Unincorporated community in Allen County, Kansas

Mildred a census-designated place (CDP) in Osage Township, Allen County, Kansas, United States. As of the 2020 census, the population was 25. It is located along US 59 highway about 7 mi north of Moran and 4 mi south of Kincaid.

==History==
Mildred was founded in 1907 by Sam Dermott for the Great Western Cement Company. The community was named for the daughter of J. W. Wagner a local industrialist, and the president of the cement company. Cement was shipped all over the world, and cement from the plant was used to construct the Liberty Memorial and World War I museum in Kansas City, Missouri. At its peak the cement plant employed 375, but the community lost most of its population when the plant closed.

The community was previously served by the Missouri–Kansas–Texas Railroad, which maintained a passenger depot in the community, as well as spur lines that served the cement plant and the grain elevator.

Mildred had a Post Office from 1907 to 1973, and was a city until it disincorporated in 2016.

==Geography==
Mildred is located at (38.022777, -95.173512). According to the United States Census Bureau, the community has a total area of 0.21 sqmi, all of it land.

==Demographics==

Historical population
| Census | Pop. | Note | %± |
| 1920 | 336 |  | — |
| 1930 | 341 |  | 1.5% |
| 1940 | 155 |  | −54.5% |
| 1950 | 79 |  | −49.0% |
| 1960 | 60 |  | −24.1% |
| 1970 | 42 |  | −30.0% |
| 1980 | 64 |  | 52.4% |
| 1990 | 46 |  | −28.1% |
| 2000 | 36 |  | −21.7% |
| 2010 | 28 |  | −22.2% |
| 2020 | 25 |  | −10.7% |
U.S. Decennial Census

===2020 census===
The 2020 United States census counted 25 people, 6 households, and 4 families in Mildred.

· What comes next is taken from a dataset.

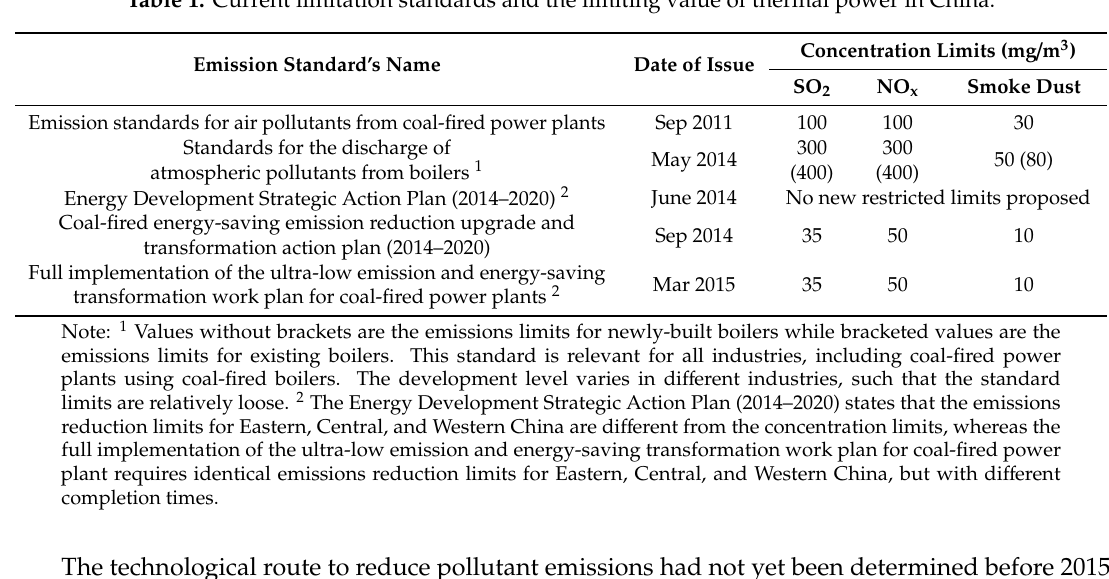
Table 1. Current limitation standards and the limiting value of thermal power in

The population density was 36.7 per square mile (14.2/km^{2}). There were 16 housing units at an average density of 23.5 per square mile (9.1/km^{2}). The racial makeup was 92.0% (23) white or European American (92.0% non-Hispanic white), 0.0% (0) black or African-American, 0.0% (0) Native American or Alaska Native, 0.0% (0) Asian, 0.0% (0) Pacific Islander or Native Hawaiian, 0.0% (0) from other races, and 8.0% (2) from two or more races. Hispanic or Latino of any race was 0.0% (0) of the population.

Of the 6 households, 50.0% had children under the age of 18; 66.7% were married couples living together; 0.0% had a female householder with no spouse or partner present. 33.3% of households consisted of individuals and 33.3% had someone living alone who was 65 years of age or older. The average household size was 2.3 and the average family size was 3.4.

20.0% of the population was under the age of 18, 0.0% from 18 to 24, 40.0% from 25 to 44, 20.0% from 45 to 64, and 20.0% who were 65 years of age or older. The median age was 33.8 years. For every 100 females, there were 47.1 males. For every 100 females ages 18 and older, there were 33.3 males.

===2010 census===
As of the census of 2010, there were 28 people, 14 households, and 6 families residing in the community. The population density was 133.3 PD/sqmi. There were 21 housing units at an average density of 100.0 /sqmi. The racial makeup of the community was 82.1% White, 10.7% African American, and 7.1% Native American. Hispanic or Latino of any race were 7.1% of the population.

There were 14 households, of which 28.6% had children under the age of 18 living with them, 35.7% were married couples living together, 7.1% had a male householder with no wife present, and 57.1% were non-families. 57.1% of all households were made up of individuals, and 21.4% had someone living alone who was 65 years of age or older. The average household size was 2.00 and the average family size was 3.33.

The median age in the community was 46 years. 25% of residents were under the age of 18; 3.4% were between the ages of 18 and 24; 14.3% were from 25 to 44; 39.3% were from 45 to 64; and 17.9% were 65 years of age or older. The gender makeup of the community was 57.1% male and 42.9% female.

==Education==
The community is served by the Marmaton Valley USD 256 public school district, and all students attend schools in the city of Moran.

The former Mildred High School closed after the 1944 school year.

==Transportation==
The nearest intercity bus stop is located in the city of Gas. Service is provided by Jefferson Lines on a route from Minneapolis to Tulsa.